Rehab centers must be community-based because drug users and addicts need family support.
It is for this reason that the 10,000-bed capacity of the ultra-rehab center in Camp Laur, Nueva Ecija is a failure, because it’s too far from families.
Thus, with the adoption of the BIDA concept by President Marcos Jr.’s campaign against illegal drugs, the ideal would be rehab centers in every community, and that, Santa Banana, needs a lot of funding!
Drug users and drug addicts enclose themselves in a shell to isolate themselves and this shell must be broken, which takes time.
That’s the reason why it takes some time, about 8 to 10 months, before a drug user or drug addict can reenter society again.
But, as I said, “graduation” from rehab centers is no guarantee that drug users and drug addicts are considered “cured,” since it takes some effort to break that shell to make him a normal person again who can re-enter society.

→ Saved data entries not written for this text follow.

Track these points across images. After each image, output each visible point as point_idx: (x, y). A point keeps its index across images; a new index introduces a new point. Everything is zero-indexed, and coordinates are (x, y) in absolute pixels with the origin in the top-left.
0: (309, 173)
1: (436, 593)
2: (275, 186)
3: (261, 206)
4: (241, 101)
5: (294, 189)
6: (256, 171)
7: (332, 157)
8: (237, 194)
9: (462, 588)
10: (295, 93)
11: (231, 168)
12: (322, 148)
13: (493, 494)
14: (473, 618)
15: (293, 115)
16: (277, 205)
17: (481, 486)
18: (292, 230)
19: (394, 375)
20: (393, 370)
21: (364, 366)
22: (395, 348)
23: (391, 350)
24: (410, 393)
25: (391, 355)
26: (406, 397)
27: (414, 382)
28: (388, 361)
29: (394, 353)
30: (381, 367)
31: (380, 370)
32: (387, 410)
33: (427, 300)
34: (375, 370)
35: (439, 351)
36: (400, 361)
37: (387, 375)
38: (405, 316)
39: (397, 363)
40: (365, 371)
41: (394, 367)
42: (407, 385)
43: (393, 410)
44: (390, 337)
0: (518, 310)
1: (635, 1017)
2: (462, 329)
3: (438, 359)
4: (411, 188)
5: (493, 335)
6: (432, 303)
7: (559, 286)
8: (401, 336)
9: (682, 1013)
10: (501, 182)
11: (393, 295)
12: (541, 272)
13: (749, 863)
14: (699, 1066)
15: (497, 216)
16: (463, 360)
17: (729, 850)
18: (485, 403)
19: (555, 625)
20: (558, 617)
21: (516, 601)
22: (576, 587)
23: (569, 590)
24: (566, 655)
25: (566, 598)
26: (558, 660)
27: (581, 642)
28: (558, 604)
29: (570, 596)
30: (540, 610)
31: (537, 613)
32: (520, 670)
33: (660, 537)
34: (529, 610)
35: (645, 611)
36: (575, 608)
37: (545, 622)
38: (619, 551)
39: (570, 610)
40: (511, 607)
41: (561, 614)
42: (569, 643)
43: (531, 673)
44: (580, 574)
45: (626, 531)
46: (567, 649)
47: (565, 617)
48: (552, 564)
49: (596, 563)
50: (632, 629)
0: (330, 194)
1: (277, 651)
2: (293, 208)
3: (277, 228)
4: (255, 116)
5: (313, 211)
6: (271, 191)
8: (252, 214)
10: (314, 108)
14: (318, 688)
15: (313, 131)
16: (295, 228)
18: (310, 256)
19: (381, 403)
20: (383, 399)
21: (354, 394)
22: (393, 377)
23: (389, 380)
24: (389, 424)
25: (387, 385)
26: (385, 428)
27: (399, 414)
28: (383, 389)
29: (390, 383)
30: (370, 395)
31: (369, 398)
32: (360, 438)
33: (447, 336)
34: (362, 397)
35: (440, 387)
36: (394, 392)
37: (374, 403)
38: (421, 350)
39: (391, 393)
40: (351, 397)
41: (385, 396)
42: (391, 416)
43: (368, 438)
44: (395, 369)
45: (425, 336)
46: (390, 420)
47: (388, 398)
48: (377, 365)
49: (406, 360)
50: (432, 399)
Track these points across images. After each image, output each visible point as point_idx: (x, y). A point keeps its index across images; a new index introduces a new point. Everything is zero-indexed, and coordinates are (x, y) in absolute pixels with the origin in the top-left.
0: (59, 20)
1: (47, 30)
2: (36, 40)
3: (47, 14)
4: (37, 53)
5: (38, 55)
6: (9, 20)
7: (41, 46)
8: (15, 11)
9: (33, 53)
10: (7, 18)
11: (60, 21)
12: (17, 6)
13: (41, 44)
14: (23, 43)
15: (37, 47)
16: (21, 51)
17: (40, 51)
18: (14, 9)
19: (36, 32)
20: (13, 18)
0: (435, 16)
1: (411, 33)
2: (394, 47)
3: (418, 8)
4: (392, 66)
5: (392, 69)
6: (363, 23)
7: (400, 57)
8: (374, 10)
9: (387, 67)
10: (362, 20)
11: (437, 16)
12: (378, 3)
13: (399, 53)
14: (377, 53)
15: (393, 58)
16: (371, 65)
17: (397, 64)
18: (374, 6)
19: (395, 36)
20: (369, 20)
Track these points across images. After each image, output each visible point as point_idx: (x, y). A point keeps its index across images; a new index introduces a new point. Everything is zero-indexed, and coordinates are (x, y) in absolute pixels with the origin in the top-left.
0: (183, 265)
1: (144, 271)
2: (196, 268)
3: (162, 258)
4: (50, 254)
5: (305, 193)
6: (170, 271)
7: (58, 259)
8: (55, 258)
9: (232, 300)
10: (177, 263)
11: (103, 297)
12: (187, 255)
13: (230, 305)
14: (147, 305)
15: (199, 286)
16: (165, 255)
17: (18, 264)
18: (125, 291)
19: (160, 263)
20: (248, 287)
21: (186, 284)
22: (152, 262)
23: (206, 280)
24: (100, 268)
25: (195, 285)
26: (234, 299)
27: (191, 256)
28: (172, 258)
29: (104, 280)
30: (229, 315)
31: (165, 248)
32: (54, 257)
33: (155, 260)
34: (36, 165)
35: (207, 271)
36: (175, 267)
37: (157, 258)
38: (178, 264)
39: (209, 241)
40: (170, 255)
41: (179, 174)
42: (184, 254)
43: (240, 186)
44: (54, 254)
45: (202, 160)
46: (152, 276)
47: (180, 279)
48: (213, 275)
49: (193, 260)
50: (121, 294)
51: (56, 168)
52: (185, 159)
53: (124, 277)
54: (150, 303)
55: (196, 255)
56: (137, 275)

There’s another aspect of any drug campaign that should be adopted by President Marcos Jr., which was used in the 70s and 80s, and this is the use of special courts for drug users and addicts, which were used by the parents who wanted to surrender their drug-addicted children to get rehabilitated.
The idea was to stop the drug addicts from escaping from drug rehab centers because, my gulay, in my experience with DARE, there were many occasions when they would escape rehabilitation and get into drugs again.
These special courts of Marcos Sr.’s administration were also used by the police and the PDEA when they apprehended and arrested known drug users and addicts.
And special courts would have the drug users and addicts rehabilitated. Since they are considered under the law as respondents, when courts sentence them to be rehabilitated, they have to be under watch by the police and the PDEA.
It’s for all these reasons why I say that a special presidential committee should handle the BIDA campaign because of its ramifications.
Yes, President Marcos Jr.’s campaign against illegal drugs is a clear departure from Duterte’s “war” on illegal drugs, which was “kill, kill, kill” all those involved with illegal drugs.
But at the same time the BIDA campaign, because of its multifaceted ramifications , needs a lot of study.
As a result, DILG Secretary Benhur Abalos, who is at the forefront, should first have a special committee study all its aspects, since any campaign against illegal drugs has ramifications.